A well-known result of Andreatta and Wisniewski says: Let $X$ be a projective complex manifold whose tangent bundle $T_X$ contains an ample sub-bundle $\mathscr{E}$. Then $X$ is isomorphic to projective space $\mathbb{P}^n$ for some $n$. Furthermore, the bundle $\mathscr{E}$ is either $\mathscr{O}(1)^{\oplus r}$ or $T_{\mathbb{P}^n}$ itself.

I would like to know if a slightly stronger statement is known/true.

Suppose there is an ample vector bundle $\mathscr{E}$ and a non-zero

map$$f: \mathscr{E}\to T_X.$$ Is $X$ necessarily isomorphic to $\mathbb{P}^n$ for some $n$?

Of course if $\text{im}(f)$ is a vector bundle, the result follows by Andreatta-Wisniewski, as quotients of ample vector bundles are ample.

**Remarks (Added later).** The statement is true if $\mathscr{E}$ is a line bundle, or if $X$ is a curve or surface. I can also show that the existence of a non-zero map $\mathscr{E}\to T_X$ with $\mathscr{E}$ ample implies $X$ is birational to an (etale) $\mathbb{P}^k$-bundle over a lower-dimensional variety (and in particular, is uniruled). The answer of pgraf gives a reference showing the statement is true if $\text{Pic}(X)$ has rank $1$.

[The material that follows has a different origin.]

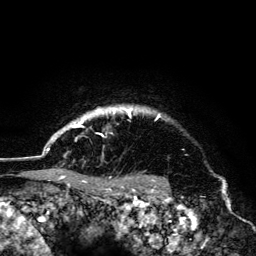
Breast MRI (dynamic contrast-enhanced), one axial slice; slice 117 of 134 in the series (ordered by position); cropped to one breast; dynamic contrast-enhanced series, time point 2 of 6 at this slice position (early post-contrast); 3 T; TE 4.2 ms, TR 8.6 ms; 256 × 256 image matrix. Female patient.
Annotated regions visible in this slice (semi-automatic segmentation, software-assisted and operator-edited):
- enhancing-tissue mask used for the functional tumour volume (all voxels passing the contrast-enhancement thresholds inside the analysis volume; usually the tumour): box from (x=47, y=106) to (x=160, y=178) px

The paper "Galois coverings and endomorphisms of projective varieties" by Aprodu, Kebekus, and Peternell, which pgraf has referenced and which covers the case of Picard rank $1$ only uses the hypothesis in Corollaries 4.9 and 4.11, as far as I can tell. In particular, many of the other arguments in Section 4 of that paper hold true; for example, one knows that if $T$ is a family of rational curves in $X$ of minimal degree, any split curves must land in the singular locus of $\text{im}(f)$. Analyzing the arguments of that paper seem to give several other cases, e.g. if $f$ has generic rank equal to $\text{dim}(X)$.